Ganz genau, ganz klar zweckgebunden. Weil man das als eine für die Gesellschaft prioritäre Forschungsfrage begreifen würde. Das bedeutet, die Politik sollte nicht nur Oberthemen vorgeben, sondern auch konkrete Fragestellungen, um gemeinwohlorientierte Forschung sicherzustellen.
Zum Schluss: Wir haben ja in Deutschland den G-BA, das IQWiG und das Institut für Qualitätssicherung und Transparenz im Gesundheitswesen (IQTiG) – ist das die Struktur, die Sie sich wünschen?

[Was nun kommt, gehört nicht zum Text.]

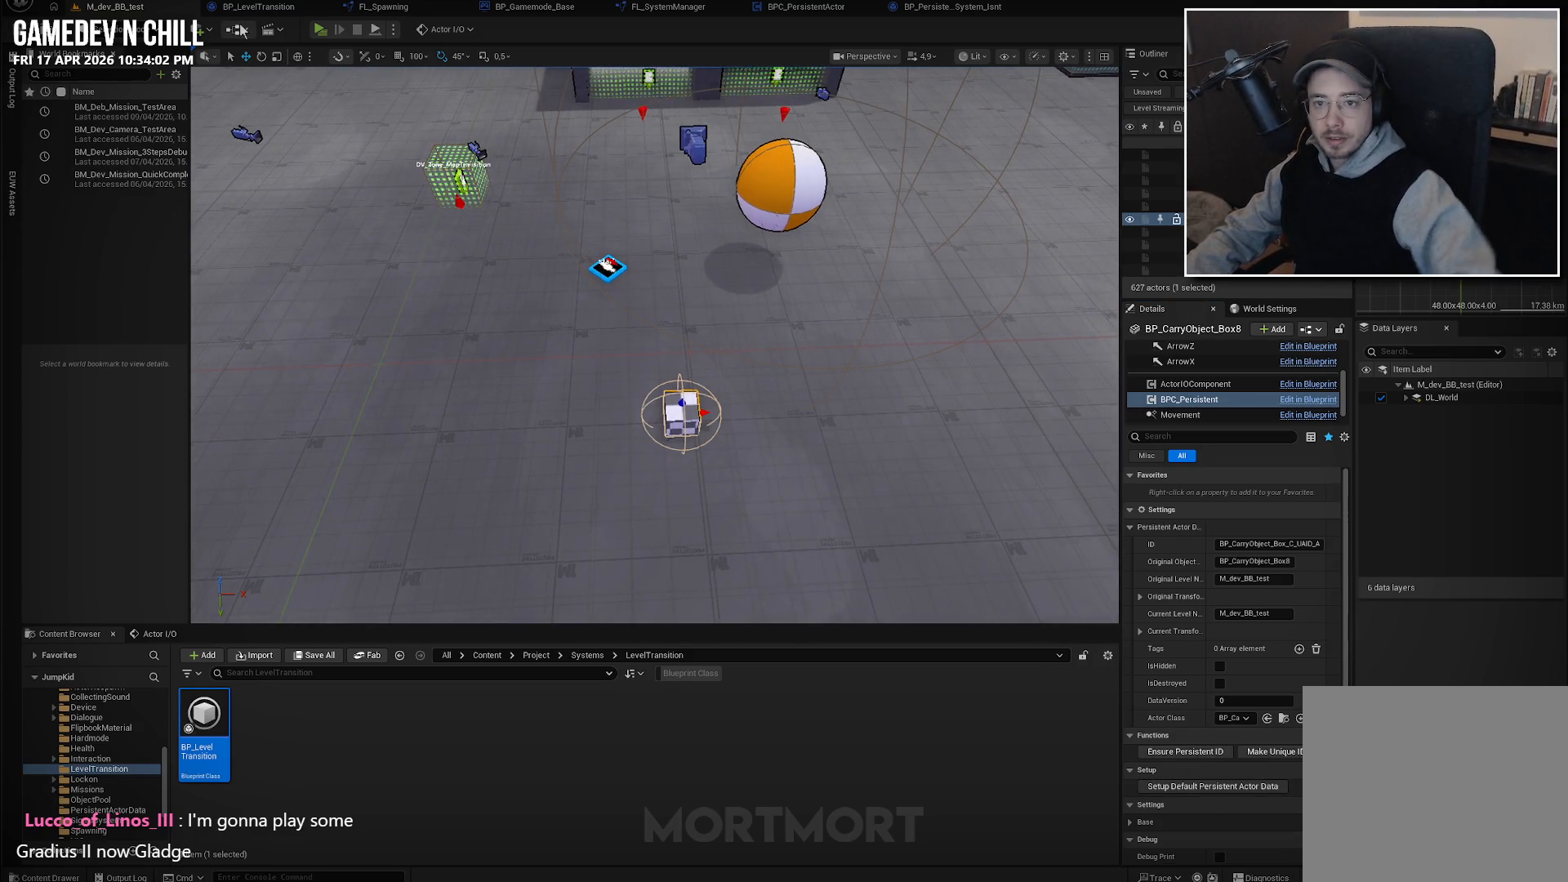
Gameplay with a controller (Xbox layout); each line is a JSON object with the inputs held at the frame after it. "events" lists button and stick changes between this image and that frame as [ms after this image, input, new state], when the widget could be followed in between.
{"buttons": [], "left_stick": "center", "right_stick": "center", "events": [[167, "right_stick", "right"], [450, "right_stick", "center"]]}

Ich würde noch etwas ergänzen wollen: Wir sprachen über Evidenzgenerierung und Forschungsagenda. Ich denke, wir bräuchten tatsächlich eine Institution, die sich um Evidenzgenerierung im Sinne einer Forschungsagenda kümmert. Also eine Einrichtung, die die Kompetenzen für die Durchführung von Studien bereitstellt, die selber Studien begleitet, in Auftrag gibt, die eine Forschungsagenda in Zusammenarbeit mit der Politik, mit der Gesellschaft erarbeitet und dafür sorgt, dass diese Dinge auch bearbeitet werden. Das bräuchten wir.
Das Interview führten Rebecca Beerheide, Tobias Lau und Michael Schmedt.